Title

3D Dynamics of Freshwater Lenses in the Near-Surface Layer of the Tropical Ocean

Event Name/Location

European Geosciences Union General Assembly 2015 / Vienna Austria

Document Type

Lecture

Publication Date

4-2015

Abstract

Convective rains in the Intertropical Convergence Zone (ITCZ) produce lenses of freshened water on the ocean surface. These lenses are localized in space and typically involve both salinity and temperature anomalies. Due to significant density anomalies, strong pressure gradients develop, which result in lateral spreading of freshwater lenses in a form resembling gravity currents. Gravity currents inherently involve three-dimensional dynamics. As a type of organized structure, gravity currents in the upper layer of the ocean may also interact with, and be shaped by, the ambient oceanic environment and atmospheric conditions. Among the important factors are the background stratification, wind stress, wind/wave mixing and spatially coherent organized motions in the nearsurface layer of the ocean.

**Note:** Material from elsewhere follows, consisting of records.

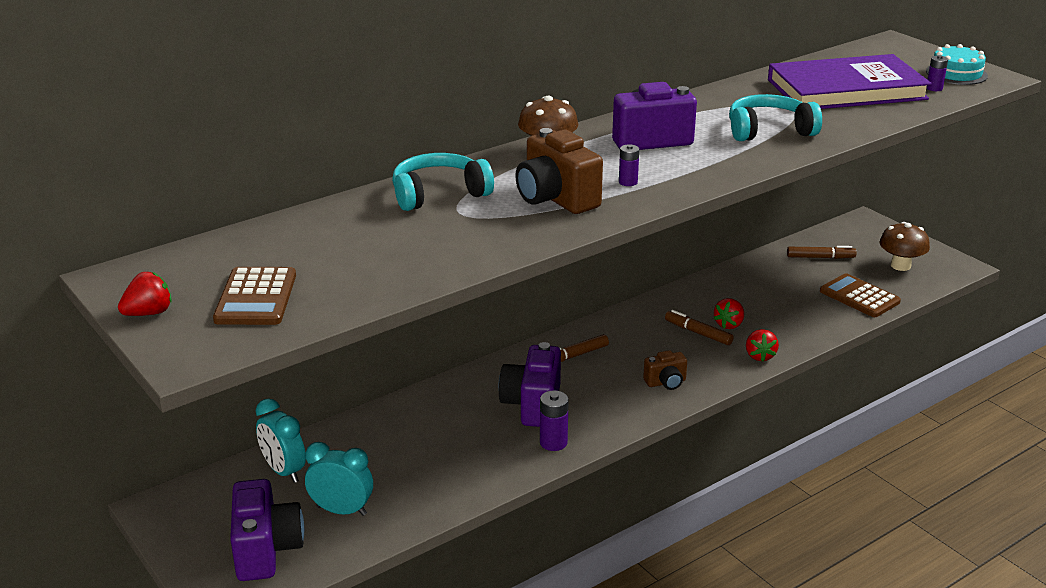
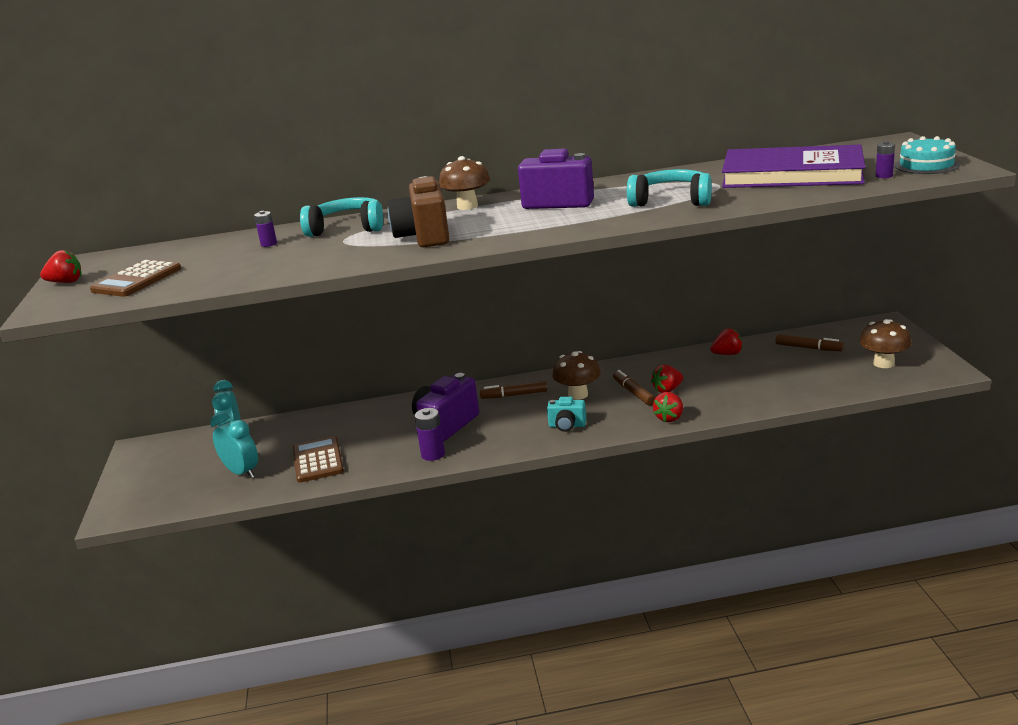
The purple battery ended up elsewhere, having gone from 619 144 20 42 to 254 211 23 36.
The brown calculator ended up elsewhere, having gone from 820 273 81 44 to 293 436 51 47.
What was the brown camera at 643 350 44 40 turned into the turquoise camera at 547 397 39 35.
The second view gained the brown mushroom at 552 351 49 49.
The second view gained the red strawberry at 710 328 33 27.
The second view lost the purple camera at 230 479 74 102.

Under certain conditions, a resonant interaction between a propagating freshwater lens and internal waves in the underlying pycnocline (e.g., barrier layer) may develop, whereas interaction with wind stress may produce an asymmetry in the freshwater lens and associated mixing. These two types of interactions working in concert may explain the series of sharp frontal interfaces, which have been observed in association with freshwater lenses during TOGA COARE. In this work, we have conducted a series of numerical experiments using computational fluid dynamics tools. These numerical simulations were designed to elucidate the relationship between vertical mixing and horizontal advection of salinity under various environmental conditions and potential impact on the Aquarius and SMOS satellite image formation. Available near-surface data from field experiments served as a guidance for numerical simulations. The results of this study indicate that 3D dynamics of freshwater lenses are essential within a certain range of wind/wave conditions and the freshwater influx in the surface layer of the ocean.

Comments

© Author(s) 2015. CC Attribution 3.0 License

Oral Presentation from Session: Sea Surface Salinity Variability: In Situ and Satellite Observations

Session Abstract:

The relation of sea surface salinity to the atmospheric hydrological cycle and ocean circulation is at the core of major ongoing in situ and satellite programs. It is climate relevant, both in the context of recent climate variability and on-going climate change.
We encourage the presentation of investigations on processes maintaining a maximum salinity in the subtropical gyres (in particular the SPURS project), tropical near-surface salinity budgets and studies of the near surface stratification induced by turbulent air-sea fluxes and rain. Results pertaining to the 'modern' ocean and using in situ or new satellite data (for example, SMOS and Aquarius missions) and 'realistic' numeral modelling, will be particularly welcome.